Ilke Sipahi, MD; E. Murat Tuzcu, MD; Katherine E. Wolski, MPH; Stephen J. Nicholls, MBBS, PhD; Paul Schoenhagen, MD; Bo Hu, PhD; Craig Balog, BS; Mehdi Shishehbor, DO; William A. Magyar, BS; Timothy D. Crowe, BS; Samir Kapadia, MD; and Steven E. Nissen, MD
3 July 2007 Volume 147 Issue 1 Pages 10-18
Background: In patients with myocardial infarction, ß-adrenergic blockers reduce recurrent myocardial infarction and total mortality rates. However, whether a direct influence of ß-blockers on coronary atherosclerosis contributes to reduced recurrent myocardial infarction and total mortality rates is not known.
Objective: To assess whether ß-blocker therapy is associated with reduced atheroma progression in adults with known coronary artery disease.
Design: Post hoc, pooled analysis of individual patient data from 4 intravascular ultrasonography (IVUS) trials.
Setting: Four IVUS trials conducted in the United States, Europe, and Australia.
Patients: 1515 patients with coronary artery disease.
Intervention: The original trials used 3 different statins, a calcium-channel blocker, an angiotensin-converting enzyme inhibitor, or an acyl coenzyme A–cholesterol acyltransferase inhibitor.
Measurements: Changes in atheroma volume, as determined by IVUS after adjustment for possible confounders by using linear mixed-effects models, were compared in patients who did and did not receive concomitant ß-blocker treatment.
Results: Patients who received ß-blockers (n = 1154) were more likely to have histories of myocardial infarction, angina, and hypertension than were patients who did not receive ß-blockers (n = 361). The estimated annual change in atheroma volume was statistically significantly less in patients who received ß-blockers. This was true for univariate and multivariable analyses that controlled for history of myocardial infarction, angina, and hypertension (mean [±SE] atheroma volume, –2.4 ± 0.5 mm3/y in treated patients vs. –0.4 ± 0.8 mm3/y in untreated patients; P = 0.034). Accordingly, atheroma volume statistically significantly decreased at follow-up IVUS in patients who received ß-blockers (P < 0.001) and did not change in patients who did not receive ß-blockers (P = 0.86). Additional adjustments for low-density lipoprotein cholesterol level, concomitant medications, and clinical trial did not change the results.

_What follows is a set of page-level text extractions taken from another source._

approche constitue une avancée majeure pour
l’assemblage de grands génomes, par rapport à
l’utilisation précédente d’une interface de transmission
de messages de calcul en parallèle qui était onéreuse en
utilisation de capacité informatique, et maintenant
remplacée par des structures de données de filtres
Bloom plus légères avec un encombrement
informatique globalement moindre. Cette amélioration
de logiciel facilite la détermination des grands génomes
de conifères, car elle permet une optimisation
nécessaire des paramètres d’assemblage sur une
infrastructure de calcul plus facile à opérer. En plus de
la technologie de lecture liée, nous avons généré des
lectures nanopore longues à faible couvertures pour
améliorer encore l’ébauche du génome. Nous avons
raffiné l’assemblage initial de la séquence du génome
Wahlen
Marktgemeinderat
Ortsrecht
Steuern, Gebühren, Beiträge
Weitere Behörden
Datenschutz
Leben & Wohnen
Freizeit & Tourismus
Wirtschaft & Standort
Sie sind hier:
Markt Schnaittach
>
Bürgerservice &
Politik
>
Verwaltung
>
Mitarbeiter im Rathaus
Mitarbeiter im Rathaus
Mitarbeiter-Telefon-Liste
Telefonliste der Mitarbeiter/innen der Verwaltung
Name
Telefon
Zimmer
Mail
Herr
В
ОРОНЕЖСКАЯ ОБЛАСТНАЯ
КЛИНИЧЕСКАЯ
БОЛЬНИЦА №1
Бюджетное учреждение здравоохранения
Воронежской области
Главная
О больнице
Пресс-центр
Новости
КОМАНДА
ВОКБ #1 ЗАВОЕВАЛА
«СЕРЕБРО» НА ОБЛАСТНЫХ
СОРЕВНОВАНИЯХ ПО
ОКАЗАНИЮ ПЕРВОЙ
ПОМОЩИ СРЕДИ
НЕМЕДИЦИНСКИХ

Limitations: Patients were not randomly assigned to ß-blocker therapy, and interventions other than ß-blocker therapy could have influenced the changes in atheroma volume. Whether progression rate of atherosclerosis as detected by IVUS predicts cardiovascular outcomes is unknown.
Conclusions: The analysis demonstrates that ß-blockers can slow progression of coronary atherosclerosis. The findings provide additional support for the current clinical guidelines advocating long-term use of ß-blockers to treat most forms of coronary artery disease.
The mechanisms by which ß-blockers prevent recurrent myocardial infarction are not clear.
This pooled analysis of individual patient data examines changes in coronary atheroma volume as measured by serial intravascular ultrasonography in 4 randomized trials. The trials followed 1515 patients with coronary artery disease for 18 to 24 months. Atheroma volume decreased in patients who were receiving ß-blockers but stayed the same in those not receiving ß-blockers.
The trials tested other interventions (such as statins) that could have affected atheromas. We do not know whether changes in atheroma volume predict cardiovascular outcomes.
ß-Blockers probably slow progression of coronary atherosclerosis.